Note here that any 7-cycle in S₇ is the product of two involutions of class 1¹ 2³, any permutation of class 4² in S₈ is a product of involutions of class 2⁴, finally a permutation of class 2²3¹ in S₇ is a product of two involutions of class 1³ 2² (for larger k resp. larger n compose these permutations with redundant 2-cycles or fixed points acting on the complement of a 7-element subset or 8-element subset such that they cancel out in the product). Now one arrives at a contradiction because the automorphism f must preserve the order (which is either two or three) of elements given as the product of the images f(τ₁),f(τ₂) under f of two different transpositions, an order divisible by 7, 4 or 6 therefore cannot occur.

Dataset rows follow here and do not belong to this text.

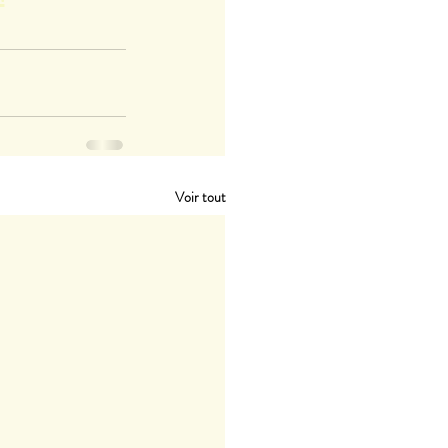
Voir tout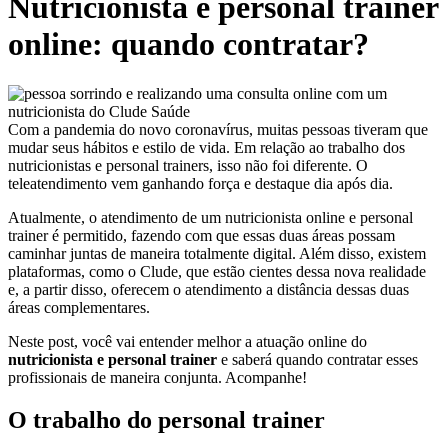
Nutricionista e personal trainer
online: quando contratar?
Com a pandemia do novo coronavírus, muitas pessoas tiveram que
mudar seus hábitos e estilo de vida. Em relação ao trabalho dos
nutricionistas e personal trainers, isso não foi diferente. O
teleatendimento vem ganhando força e destaque dia após dia.
Atualmente, o atendimento de um nutricionista online e personal
trainer é permitido,
fazendo com que essas duas áreas possam
caminhar juntas de maneira totalmente digital. Além disso, existem
plataformas, como o Clude, que estão cientes dessa nova realidade
e, a partir disso, oferecem o atendimento a distância dessas duas
áreas complementares.
Neste post, você vai entender melhor a atuação online do
nutricionista e personal trainer
e saberá quando contratar esses
profissionais de maneira conjunta. Acompanhe!
O trabalho do personal trainer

For S₆ the class of cycle shape 2³ happens to have the same number of elements (15) as the class of transpositions (of cycle shape 1⁴2), and in fact the non-trivial outer automorphisms exchange these two conjugacy classes. But a slight variation of this argument shows that S₆ has an outer automorphism group of order at most 2 (and therefore exactly 2 as it has at least one non-trivial outer automorphism).

The full automorphism group of A₆ appears naturally as a maximal subgroup of the Mathieu group M₁₂ in 2 ways, as either a subgroup fixing a division of the 12 points into a pair of 6-element sets, or as a subgroup fixing a subset of 2 points.